The Aratozawa Dam (Figure 1) is a rockfill dam used for flood control, irrigation and hydro-electric power generation. It is 74.4 m high and 413.7 m long, impounding up to 14,130,000 cubic metres of water.

Figure 1: Miyagi Prefectural Government image of the Aratozawa Dam before the earthquake and landslide.


In the earthquake, a landslide occurred in the catchment of this reservoir. Professor Sassa of the International Consortium on Landslides has provided a brief description of this failure here:

“A huge landslide akin to a massive hole being punched in the side of a mountain was triggered by the IwateMiyagi Inland Earthquake at an upstream section of the Aratozawa Dam in Kurihara, Miyagi Prefecture, causing widespread damage and making roads impassable. Kyoji Sassa, head of the International Consortium on Landslides, said the volume of collapsed earth near the dam is believed to be more than 10 million cubic meters. Sassa believes that this is comparable to the largest landslides that occurred as a result of the 2004 Niigata Prefecture Chuetsu Earthquake, which also struck in a mountainous region, and to the volume that fell in single landslides after last month’s cataclysmic earthquake in China’s Sichuan Province.

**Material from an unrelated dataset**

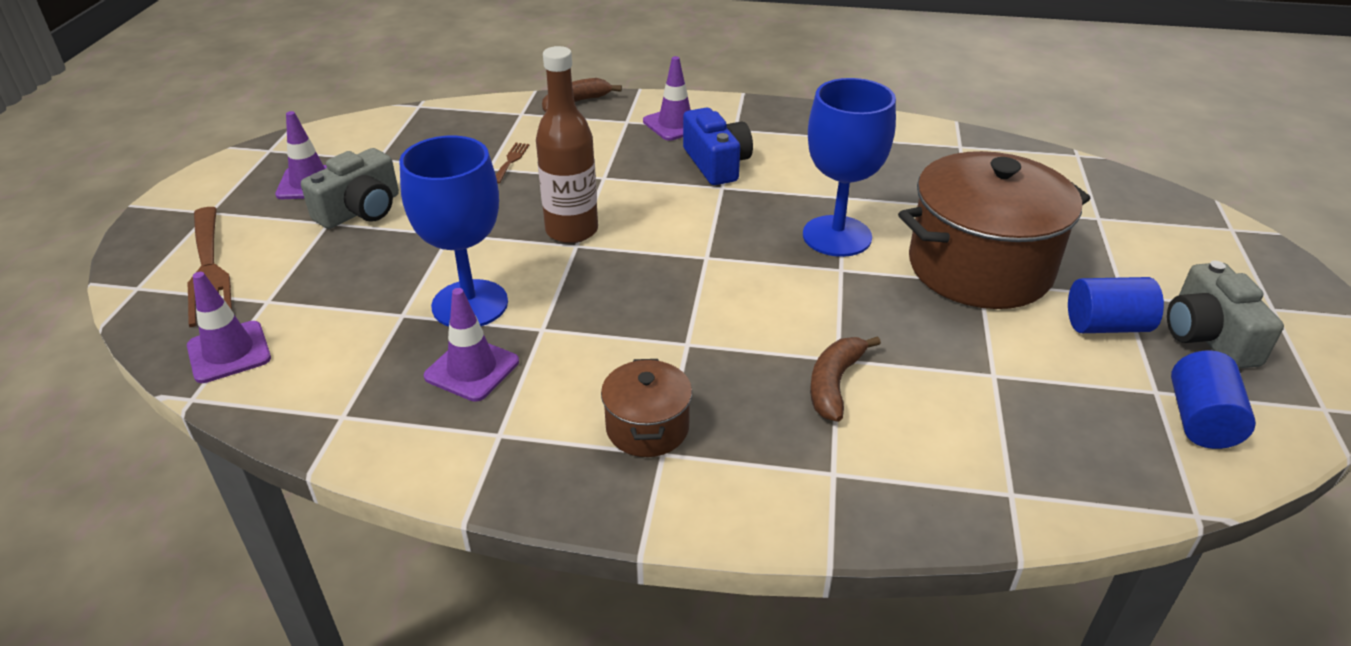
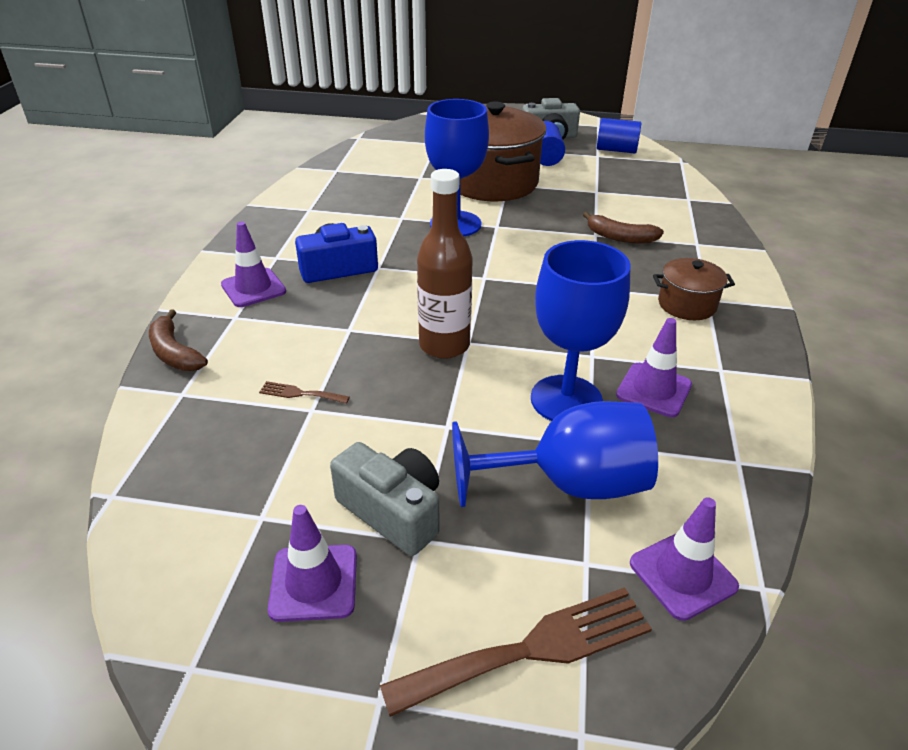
camera: 90 degrees left, 0 degrees up
none -> blue goblet [452,401,658,507]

“It may have been a ‘deep landslide,’ in which a large amount of earth completely collapses from a point deep in the mountain slope,” Sassa said of the landslide set off by Saturday’s quake. In such deep landslides, tremors that seem to thrust up from below cause the pressure of underground water to rise, making the ground above seem to float before abruptly collapsing.

Hiroshi Fukuoka, an associate professor at Kyoto University’s Disaster Prevention Research Institute’s Research Center on Landslides, said there was a complicated relationship between the landslide and the dam downstream of it. “Water is stored in the dam, and it seems that the underground water level rose and caused a high-speed landslide. Earth on the outside of the slope fell into the artificial lake behind the dam, bringing the danger of flooding,” Fukuoka said. “It is necessary to establish whether such a risk exists when building a dam.”

In many ways this description does not really do justice to the landslide that actually occurred, which is rather impressive. Figure 2, from Getty Images, provides a rather more helpful illustration of what occurred here:

Figure 2: Getty images picture of the Aratozawa Dam landslide.